Magnified at scale, this is a lot of time being lost from passengers looking for their cars. Besides being a pain for passengers and drivers, this time lost ultimately impacts how many rides drivers can do, how quickly ride requests are fulfilled, and the overall liquidity of the marketplace.
Check out #005 PATENT DROP for another Uber patent application that looks to minimise driver waiting time.
Last week, Amazon updated a patent filing that hadn’t been touched in 2 years.
Amazon are looking to build more intuitive ways of searching for products - namely by mixing and matching the features that you want.
In the example of buying shoes, users can choose what type of shoe they’re looking for, and then begin to refine their search by selecting more specific features - such as the strap of the shoes, or the type of heel.

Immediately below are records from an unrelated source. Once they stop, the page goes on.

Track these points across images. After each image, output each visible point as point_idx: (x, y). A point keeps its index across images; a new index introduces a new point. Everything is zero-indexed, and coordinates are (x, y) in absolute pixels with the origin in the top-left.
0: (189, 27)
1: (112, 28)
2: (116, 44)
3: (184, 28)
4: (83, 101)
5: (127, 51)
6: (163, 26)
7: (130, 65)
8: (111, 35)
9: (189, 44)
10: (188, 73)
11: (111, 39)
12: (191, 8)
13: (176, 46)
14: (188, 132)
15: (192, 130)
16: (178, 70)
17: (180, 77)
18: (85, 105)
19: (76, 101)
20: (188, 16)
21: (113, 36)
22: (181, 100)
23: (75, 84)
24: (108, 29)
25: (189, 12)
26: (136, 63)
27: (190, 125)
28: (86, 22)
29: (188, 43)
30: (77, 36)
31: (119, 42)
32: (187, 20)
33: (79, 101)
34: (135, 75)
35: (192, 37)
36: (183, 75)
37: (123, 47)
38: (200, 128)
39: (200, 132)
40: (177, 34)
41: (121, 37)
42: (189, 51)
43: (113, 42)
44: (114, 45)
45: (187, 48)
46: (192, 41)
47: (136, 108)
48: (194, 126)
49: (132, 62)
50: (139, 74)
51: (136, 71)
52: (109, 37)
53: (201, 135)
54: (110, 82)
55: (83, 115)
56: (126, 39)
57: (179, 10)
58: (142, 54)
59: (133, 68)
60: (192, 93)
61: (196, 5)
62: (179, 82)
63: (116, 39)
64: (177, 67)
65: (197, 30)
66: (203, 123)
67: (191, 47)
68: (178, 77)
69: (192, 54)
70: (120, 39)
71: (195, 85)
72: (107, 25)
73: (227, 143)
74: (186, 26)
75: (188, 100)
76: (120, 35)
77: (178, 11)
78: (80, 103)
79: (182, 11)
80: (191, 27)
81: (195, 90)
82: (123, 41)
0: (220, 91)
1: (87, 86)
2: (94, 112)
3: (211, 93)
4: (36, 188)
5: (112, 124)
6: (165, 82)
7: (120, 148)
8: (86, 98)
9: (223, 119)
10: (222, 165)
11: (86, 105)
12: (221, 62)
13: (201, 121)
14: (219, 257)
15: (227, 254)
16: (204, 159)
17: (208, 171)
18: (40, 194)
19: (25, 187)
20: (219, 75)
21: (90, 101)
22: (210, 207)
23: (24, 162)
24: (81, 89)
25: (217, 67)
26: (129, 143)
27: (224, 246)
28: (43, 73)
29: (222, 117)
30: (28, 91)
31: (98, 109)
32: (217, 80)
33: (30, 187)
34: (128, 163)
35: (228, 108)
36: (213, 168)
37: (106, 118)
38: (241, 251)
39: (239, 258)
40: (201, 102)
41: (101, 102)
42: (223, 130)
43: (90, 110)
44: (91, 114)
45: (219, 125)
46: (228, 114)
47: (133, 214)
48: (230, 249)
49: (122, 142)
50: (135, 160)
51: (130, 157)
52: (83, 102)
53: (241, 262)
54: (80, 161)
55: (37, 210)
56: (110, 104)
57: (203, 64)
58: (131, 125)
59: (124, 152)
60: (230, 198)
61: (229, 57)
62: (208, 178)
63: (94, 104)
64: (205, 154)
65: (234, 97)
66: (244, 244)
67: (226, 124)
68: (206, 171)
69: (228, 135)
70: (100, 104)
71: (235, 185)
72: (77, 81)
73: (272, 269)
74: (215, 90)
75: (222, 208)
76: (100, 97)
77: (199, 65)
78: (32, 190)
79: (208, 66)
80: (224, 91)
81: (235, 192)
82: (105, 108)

This refinement could be done by users looking at examples of shoes and highlighting the features that they like the most.
The goal is to help users find items of clothing that are more suited to their tastes, in a visual way, as opposed to relying on textual filtering.
As well as searching through images on Amazon’s listings, the patent also describes being able to upload your own images of items that you like. So in theory, you could upload a photo of your favourite celebrity, find similar shoes the ones that they’re wearing, and further refine the search by highlighting the specific aspects of the shoes you like (or don’t like).
The most interesting aspect of this patent is how Amazon is looking at leveraging its huge inventory (past and present) with computer vision to enable new ways of finding items for purchase. It remains to be seen whether Amazon are actually looking to implement this, or if this is just some exploratory work that won’t see the light of day.